Sometimes in editing session, I break down and almost give up. The subjects in my movies are mostly farmers or fishermen that are not used to speak out their mind. Normally, when I ask questions, they will beat around the bush or tell a long and flat statement.

Because I have only few days to take pictures, I interview as many people as possible then compile their answer in editing session. While editing, I have to sit for hours for typing their answers. Then I should pick and construct some sentences that perhaps could form a story. It’s like constructing a puzzle when you have no idea how it shapes until you finish it. Sometimes it makes me feel like kicking someone. But in the last minutes while my editor and I are satisfied with the result, we give high five. Then, we are dreaming of making another movie.


Now, I am on the process of making my 6th movie. It started last year when Timur (my camera person) and I made a visual report about some farmers who finally received license to utilize the woods in the state forest. I submitted that story to Doc Net and they gave me opportunity to join their summer class on June 7-18 in Hanoi, Vietnam to develop my idea.

■ **PROBLEM TO SOLVE**
Decide whether each statement agrees with the text about making documentary movies, and back each yes or no with the deciding words from the text, quoted exactly. 1. Most of the people in the writer's movies are farmers or fishermen. 2. The writer spends many weeks taking pictures for each movie. 3. The writer is now working on a sixth movie. The lines that come next are from a separate source.

■ **SUPPLIED INFORMATION**
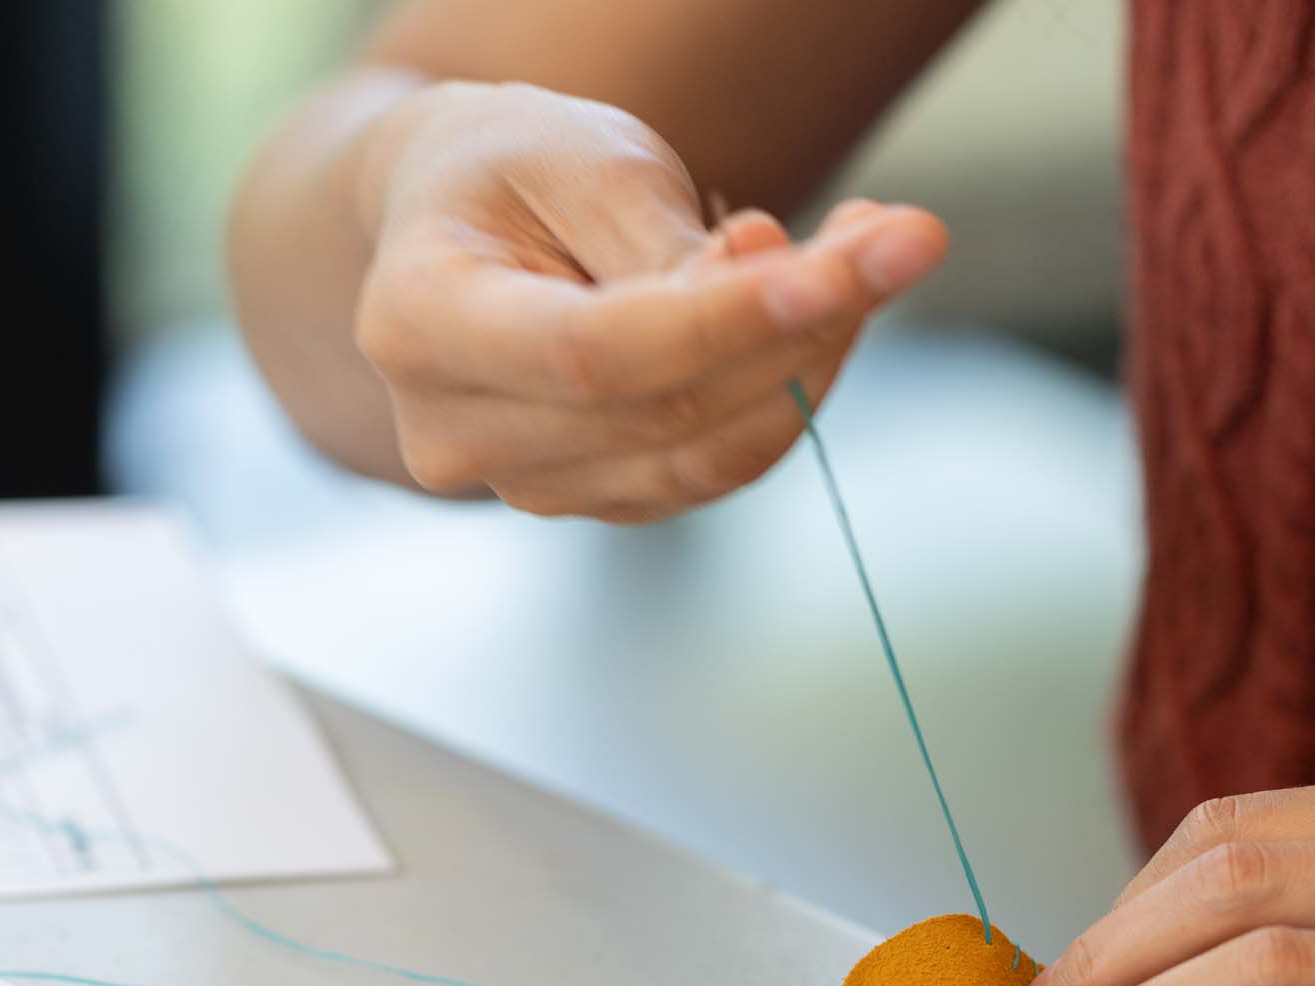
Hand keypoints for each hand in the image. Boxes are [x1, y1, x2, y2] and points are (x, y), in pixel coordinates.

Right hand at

■ **SOLVED PROBLEM**
1. Yes: "The subjects in my movies are mostly farmers or fishermen"
2. No: "Because I have only few days to take pictures"
3. Yes: "Now, I am on the process of making my 6th movie."